The following E30 generation of the 3-series moved the sales needle even more, due in part to its prominent positioning in the 1986 cinematic phenomenon, “Pretty in Pink”, and the 3-series has been a mainstream vehicle here ever since.
In 2014, BMW decided to rebadge their two-door 3-series models as 4-series, and now we live in a world where there are 3- and 4-series BMWs built on the same platform.
Last year, the 4-series further distanced itself from its 3-series sibling with a new and controversial grille. The automotive press is split on it—I’d say they’re 60% negative and 40% positive—but I like it.
That grille was on the 440i convertible that I tested recently, and I think it works on the 4-series coupe and convertible, as well as the ultra-sporty M3 sedan, where it also resides (I’m not a fan of the big grille on the 4-series Gran Coupe, by the way). But I can understand the negativity. Do I think it looks like beaver teeth, a 1950s Edsel, or any number of other pejorative descriptors I’ve read? No.
The rest of the 440i’s exterior looks crisp and modern, as you’d expect. The car is around the size of a Ford Mustang, which is the right size for its target customer: a 50-ish man or woman in their peak earning years who doesn’t need to do a lot of ferrying kids hither and yon. The styling features a blend of curves and creases that just work, and the squinting head- and tail-lights emphasize the sleekness of this design. I’m not a BMW fanboy, but I think it would take a clear anti-BMW bias not to call the 440i convertible handsome.
Interestingly, luxury convertibles have moved full circle when it comes to their tops. In the 1960s all convertible tops were cloth, and it stayed like that until retractable steel tops became popular in the late 1990s. It seemed like those tops might take over completely, and then about 10 years ago cloth tops made a comeback, and now retractable hardtops are gone.
Inside the 440i, everything’s just where you left it the last time you drove any modern BMW. An iDrive wheel sits on the center console and controls all of the functions on the central screen, except now you can also do everything that iDrive does using your finger, because it’s a touchscreen. And the gauges, which look mostly the same, are now virtual.
The materials and surfaces look and feel lux, except for a few exceptions here and there. And sitting in the 440i is a very pleasant experience thanks to the excellent tech and careful attention to detail in the selection of those materials. It used to be that only Audi seemed to care about making interiors that looked and felt like they were worth the extra money, but now every mainstream luxury automaker does too.

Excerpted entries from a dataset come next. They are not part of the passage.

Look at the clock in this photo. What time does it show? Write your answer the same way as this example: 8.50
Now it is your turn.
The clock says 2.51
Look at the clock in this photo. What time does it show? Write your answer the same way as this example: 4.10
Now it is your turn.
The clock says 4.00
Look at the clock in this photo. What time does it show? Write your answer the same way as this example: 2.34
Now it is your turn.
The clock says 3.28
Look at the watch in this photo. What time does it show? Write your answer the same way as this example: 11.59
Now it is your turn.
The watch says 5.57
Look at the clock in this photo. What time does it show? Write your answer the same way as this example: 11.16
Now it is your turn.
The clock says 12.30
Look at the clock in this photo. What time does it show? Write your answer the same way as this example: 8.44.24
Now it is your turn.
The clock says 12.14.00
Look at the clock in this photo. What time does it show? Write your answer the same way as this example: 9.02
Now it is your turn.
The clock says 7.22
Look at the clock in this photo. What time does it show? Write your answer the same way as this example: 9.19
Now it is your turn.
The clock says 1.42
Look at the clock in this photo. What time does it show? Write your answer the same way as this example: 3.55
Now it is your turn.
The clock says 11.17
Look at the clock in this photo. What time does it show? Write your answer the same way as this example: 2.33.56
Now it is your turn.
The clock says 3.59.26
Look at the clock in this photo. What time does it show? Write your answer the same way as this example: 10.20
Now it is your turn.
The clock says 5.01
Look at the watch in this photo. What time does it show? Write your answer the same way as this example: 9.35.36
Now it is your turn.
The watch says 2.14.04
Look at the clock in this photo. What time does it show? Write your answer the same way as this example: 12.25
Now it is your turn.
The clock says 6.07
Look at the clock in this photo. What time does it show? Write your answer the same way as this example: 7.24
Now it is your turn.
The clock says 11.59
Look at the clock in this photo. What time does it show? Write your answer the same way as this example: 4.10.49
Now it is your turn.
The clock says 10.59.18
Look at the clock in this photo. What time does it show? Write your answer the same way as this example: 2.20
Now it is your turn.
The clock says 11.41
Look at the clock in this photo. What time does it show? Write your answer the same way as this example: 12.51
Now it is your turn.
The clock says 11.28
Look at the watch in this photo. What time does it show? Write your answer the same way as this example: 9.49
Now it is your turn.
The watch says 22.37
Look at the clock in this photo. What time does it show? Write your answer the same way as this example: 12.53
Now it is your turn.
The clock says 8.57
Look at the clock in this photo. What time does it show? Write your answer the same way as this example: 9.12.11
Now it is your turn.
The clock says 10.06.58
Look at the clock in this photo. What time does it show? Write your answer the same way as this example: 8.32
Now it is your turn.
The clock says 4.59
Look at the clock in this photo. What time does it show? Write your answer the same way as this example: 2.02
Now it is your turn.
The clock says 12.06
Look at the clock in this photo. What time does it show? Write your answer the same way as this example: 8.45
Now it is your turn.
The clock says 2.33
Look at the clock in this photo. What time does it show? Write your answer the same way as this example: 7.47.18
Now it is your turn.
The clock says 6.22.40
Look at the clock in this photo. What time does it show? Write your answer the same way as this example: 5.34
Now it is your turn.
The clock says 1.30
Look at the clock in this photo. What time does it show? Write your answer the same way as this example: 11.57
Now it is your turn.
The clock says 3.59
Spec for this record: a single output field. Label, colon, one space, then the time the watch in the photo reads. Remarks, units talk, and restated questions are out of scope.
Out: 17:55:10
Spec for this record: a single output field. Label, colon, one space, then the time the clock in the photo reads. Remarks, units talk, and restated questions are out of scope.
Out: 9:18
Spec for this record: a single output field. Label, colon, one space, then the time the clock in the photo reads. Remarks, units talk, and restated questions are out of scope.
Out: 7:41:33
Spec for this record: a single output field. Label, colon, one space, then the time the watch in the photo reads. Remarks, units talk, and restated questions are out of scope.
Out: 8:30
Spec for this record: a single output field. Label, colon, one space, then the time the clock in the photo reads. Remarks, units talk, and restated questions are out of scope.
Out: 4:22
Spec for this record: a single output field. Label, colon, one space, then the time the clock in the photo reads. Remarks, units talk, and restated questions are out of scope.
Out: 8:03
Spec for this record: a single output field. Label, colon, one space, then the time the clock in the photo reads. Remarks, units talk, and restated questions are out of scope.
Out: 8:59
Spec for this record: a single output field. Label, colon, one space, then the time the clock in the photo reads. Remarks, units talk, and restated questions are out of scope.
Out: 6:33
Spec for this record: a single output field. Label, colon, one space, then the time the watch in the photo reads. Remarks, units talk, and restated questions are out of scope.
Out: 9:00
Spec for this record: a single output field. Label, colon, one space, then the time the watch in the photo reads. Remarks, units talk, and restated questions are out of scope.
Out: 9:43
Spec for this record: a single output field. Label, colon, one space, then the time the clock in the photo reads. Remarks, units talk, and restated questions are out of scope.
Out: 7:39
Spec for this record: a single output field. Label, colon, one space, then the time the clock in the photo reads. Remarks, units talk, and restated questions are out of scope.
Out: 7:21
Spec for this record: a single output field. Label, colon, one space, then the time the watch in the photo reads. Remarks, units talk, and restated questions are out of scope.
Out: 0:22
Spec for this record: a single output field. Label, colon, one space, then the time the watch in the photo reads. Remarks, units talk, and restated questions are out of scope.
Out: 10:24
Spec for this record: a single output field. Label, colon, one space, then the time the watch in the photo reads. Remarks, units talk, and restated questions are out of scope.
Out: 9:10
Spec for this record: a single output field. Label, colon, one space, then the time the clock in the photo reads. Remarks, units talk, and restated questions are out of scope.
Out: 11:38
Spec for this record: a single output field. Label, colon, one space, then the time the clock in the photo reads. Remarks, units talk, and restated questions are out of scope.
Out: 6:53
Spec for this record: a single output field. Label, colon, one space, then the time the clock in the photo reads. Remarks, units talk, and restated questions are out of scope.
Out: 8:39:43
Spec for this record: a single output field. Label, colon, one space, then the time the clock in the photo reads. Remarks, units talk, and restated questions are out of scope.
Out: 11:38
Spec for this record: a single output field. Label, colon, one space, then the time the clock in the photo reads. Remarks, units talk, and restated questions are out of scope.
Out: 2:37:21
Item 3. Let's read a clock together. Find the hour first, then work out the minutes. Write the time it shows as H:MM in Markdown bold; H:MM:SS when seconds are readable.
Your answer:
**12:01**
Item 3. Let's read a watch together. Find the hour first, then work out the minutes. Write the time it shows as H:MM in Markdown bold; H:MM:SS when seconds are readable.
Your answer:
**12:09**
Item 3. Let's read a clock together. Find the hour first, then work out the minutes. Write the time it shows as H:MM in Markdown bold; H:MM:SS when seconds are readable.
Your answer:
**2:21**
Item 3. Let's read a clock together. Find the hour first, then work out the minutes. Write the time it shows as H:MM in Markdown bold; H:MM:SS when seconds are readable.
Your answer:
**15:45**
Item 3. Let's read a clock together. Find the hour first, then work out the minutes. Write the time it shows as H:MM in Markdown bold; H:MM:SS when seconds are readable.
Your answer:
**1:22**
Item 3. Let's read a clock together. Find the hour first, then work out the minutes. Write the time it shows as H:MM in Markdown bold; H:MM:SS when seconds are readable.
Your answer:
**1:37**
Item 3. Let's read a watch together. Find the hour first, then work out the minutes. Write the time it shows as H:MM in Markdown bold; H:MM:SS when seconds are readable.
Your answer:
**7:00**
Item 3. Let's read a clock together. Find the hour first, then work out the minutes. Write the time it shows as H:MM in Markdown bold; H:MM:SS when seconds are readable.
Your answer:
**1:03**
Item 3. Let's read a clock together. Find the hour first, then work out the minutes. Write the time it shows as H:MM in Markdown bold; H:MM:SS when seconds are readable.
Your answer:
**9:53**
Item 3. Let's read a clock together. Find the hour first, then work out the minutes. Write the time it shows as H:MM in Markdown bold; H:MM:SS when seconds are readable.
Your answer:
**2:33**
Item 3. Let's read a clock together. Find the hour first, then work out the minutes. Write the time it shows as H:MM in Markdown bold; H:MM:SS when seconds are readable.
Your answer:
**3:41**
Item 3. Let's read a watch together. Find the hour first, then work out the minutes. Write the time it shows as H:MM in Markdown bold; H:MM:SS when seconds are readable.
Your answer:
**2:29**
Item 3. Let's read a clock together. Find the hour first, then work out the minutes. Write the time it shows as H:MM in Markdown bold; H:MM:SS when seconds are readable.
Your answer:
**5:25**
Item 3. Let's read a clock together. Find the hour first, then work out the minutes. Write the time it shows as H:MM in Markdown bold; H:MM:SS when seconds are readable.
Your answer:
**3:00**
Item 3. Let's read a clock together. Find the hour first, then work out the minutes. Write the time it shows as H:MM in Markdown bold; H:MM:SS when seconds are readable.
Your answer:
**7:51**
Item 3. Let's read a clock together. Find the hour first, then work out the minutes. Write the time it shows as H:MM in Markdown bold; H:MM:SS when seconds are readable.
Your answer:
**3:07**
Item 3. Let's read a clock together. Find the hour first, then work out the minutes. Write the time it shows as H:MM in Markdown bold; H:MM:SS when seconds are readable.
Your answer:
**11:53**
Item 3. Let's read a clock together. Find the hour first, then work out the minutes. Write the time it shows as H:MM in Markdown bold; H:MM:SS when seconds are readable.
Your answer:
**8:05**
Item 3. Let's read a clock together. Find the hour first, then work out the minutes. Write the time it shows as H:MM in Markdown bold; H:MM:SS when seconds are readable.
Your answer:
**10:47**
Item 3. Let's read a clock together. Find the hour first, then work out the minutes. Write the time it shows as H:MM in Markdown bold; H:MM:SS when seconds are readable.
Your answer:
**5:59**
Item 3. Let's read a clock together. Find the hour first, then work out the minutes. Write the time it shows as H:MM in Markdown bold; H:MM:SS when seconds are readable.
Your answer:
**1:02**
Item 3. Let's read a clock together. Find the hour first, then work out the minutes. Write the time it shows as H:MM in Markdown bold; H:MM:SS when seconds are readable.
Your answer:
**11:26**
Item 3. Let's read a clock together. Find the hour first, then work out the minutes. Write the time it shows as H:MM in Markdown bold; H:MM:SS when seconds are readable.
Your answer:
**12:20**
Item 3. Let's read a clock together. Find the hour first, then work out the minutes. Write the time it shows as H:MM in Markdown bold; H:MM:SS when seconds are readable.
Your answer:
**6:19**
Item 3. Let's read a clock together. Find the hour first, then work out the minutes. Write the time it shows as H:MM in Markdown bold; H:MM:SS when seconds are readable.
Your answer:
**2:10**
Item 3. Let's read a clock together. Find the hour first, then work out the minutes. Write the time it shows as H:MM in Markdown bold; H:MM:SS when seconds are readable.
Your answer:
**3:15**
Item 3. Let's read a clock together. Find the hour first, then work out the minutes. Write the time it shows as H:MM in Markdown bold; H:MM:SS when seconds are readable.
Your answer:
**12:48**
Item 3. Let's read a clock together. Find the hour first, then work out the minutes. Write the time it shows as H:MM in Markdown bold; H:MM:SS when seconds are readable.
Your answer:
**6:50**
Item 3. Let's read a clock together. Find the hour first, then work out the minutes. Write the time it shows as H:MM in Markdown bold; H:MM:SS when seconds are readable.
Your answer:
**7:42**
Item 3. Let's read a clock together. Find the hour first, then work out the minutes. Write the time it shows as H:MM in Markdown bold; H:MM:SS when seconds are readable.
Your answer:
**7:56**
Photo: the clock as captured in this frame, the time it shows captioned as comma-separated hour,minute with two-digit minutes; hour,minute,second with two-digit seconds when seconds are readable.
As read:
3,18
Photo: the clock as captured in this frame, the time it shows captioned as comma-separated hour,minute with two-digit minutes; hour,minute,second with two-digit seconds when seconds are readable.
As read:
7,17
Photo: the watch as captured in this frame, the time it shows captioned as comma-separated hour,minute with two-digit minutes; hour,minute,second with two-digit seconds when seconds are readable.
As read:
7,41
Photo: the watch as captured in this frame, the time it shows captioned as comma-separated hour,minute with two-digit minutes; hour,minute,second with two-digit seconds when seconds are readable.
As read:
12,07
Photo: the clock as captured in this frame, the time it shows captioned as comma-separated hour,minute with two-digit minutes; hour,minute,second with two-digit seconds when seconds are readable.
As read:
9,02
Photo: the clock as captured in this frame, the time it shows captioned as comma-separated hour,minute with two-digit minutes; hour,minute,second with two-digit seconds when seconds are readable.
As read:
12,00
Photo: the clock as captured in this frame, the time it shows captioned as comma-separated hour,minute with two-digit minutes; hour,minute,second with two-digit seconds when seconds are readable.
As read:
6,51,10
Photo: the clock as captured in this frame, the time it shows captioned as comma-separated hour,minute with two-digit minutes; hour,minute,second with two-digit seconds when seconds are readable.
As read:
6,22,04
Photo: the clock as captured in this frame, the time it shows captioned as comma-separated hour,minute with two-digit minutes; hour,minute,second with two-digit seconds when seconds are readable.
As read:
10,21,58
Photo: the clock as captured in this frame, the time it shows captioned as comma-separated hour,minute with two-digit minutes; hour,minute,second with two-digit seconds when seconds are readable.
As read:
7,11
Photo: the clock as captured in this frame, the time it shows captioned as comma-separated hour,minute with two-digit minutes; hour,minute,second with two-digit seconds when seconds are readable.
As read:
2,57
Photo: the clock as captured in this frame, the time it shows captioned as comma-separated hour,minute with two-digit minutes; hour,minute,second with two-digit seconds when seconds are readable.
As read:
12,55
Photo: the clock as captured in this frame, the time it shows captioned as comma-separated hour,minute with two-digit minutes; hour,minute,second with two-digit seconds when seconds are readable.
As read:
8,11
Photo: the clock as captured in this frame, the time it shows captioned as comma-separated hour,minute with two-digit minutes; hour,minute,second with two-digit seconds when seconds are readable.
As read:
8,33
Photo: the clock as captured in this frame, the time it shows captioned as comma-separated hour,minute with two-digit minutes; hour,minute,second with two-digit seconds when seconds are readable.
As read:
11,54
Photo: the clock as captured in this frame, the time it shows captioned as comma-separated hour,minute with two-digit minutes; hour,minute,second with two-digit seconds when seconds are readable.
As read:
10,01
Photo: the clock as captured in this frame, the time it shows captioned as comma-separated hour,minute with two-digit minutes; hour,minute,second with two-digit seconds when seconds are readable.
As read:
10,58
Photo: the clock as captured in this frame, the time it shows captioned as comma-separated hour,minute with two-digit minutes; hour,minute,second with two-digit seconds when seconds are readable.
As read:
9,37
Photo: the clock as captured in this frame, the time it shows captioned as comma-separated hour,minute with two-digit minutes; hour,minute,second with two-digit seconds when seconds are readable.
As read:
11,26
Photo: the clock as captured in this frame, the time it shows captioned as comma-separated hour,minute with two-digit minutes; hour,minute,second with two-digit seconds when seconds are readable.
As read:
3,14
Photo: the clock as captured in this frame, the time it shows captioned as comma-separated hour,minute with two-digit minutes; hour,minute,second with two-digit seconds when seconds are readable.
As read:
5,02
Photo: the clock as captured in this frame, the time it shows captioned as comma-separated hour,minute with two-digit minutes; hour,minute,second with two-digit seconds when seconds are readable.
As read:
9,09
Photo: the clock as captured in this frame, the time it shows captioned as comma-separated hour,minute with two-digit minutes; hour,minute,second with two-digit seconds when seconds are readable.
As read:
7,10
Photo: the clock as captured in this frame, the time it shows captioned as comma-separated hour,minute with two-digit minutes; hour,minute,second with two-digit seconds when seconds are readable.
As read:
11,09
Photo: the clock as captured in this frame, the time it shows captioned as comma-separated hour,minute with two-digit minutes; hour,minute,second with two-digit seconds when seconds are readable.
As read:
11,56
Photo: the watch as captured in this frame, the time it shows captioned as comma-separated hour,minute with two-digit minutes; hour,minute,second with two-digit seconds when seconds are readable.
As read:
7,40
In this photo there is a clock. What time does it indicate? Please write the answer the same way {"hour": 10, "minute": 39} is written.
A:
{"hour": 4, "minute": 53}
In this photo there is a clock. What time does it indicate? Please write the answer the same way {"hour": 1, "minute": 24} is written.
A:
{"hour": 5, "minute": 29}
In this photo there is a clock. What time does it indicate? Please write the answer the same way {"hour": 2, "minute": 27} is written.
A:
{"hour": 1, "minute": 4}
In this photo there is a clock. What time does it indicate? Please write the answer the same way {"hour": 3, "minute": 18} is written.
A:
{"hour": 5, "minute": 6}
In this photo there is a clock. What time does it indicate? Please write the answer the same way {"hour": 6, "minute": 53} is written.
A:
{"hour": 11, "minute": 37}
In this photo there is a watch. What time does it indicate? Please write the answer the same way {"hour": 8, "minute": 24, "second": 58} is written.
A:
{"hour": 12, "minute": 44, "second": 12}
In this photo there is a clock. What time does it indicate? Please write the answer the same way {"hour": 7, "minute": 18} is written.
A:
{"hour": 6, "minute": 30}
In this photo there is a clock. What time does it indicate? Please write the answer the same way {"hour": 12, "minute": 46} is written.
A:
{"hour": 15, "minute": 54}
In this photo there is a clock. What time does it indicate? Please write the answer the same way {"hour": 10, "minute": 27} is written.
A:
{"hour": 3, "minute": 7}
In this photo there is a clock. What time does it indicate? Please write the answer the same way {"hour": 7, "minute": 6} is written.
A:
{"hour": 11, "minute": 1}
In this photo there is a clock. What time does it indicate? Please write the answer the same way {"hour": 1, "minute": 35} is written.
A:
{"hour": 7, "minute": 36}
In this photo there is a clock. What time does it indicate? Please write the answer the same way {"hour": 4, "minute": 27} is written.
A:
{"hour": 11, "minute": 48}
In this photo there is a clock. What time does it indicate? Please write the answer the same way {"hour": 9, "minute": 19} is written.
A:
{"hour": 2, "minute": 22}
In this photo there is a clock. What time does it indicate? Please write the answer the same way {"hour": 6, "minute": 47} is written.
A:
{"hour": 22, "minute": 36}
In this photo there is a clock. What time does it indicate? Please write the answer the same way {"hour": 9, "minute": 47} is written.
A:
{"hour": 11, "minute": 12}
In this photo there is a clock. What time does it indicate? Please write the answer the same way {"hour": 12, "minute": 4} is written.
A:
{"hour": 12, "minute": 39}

Driving the 440i is equally pleasant. It’s seriously quick thanks to a 382hp turbocharged in-line six-cylinder engine that now has a 48-volt mild hybrid assist (its 0-60 time is 5.1 seconds). However, electrically assisted steering (that’s too light for me), a suspension that’s set up to favor ride quality over handling, and, mostly, a curb weight of 4171lbs mean that this BMW is more comfortable cruising into town for dinner than attacking your favorite back road.
Pricing starts at just under $65,000 for the 440i convertible, but choosing the four-cylinder 430i convertible saves around $11,000 and doesn’t really lose you that much (mainly the rich in-line six sound and some performance).
As always in a German car, adding options or option packages, which are numerous, can result in a much more expensive car than you’re expecting. It’s never a good idea to configure a vehicle like this after a couple of glasses of wine.
Fuel economy is 23mpg city and 31mpg highway (the 430i version is 24/33, not that much better).
BMW’s 4- and 3-series cars are perennially popular, and they continue the legacy of some wonderful predecessors, particularly the E21 and E30 models that many of us remember fondly from our youth. While the 440i convertible is heavier and less nimble than those classic BMWs used to be, it’s still an excellent car that will appeal to successful professionals who don’t need to haul kids around.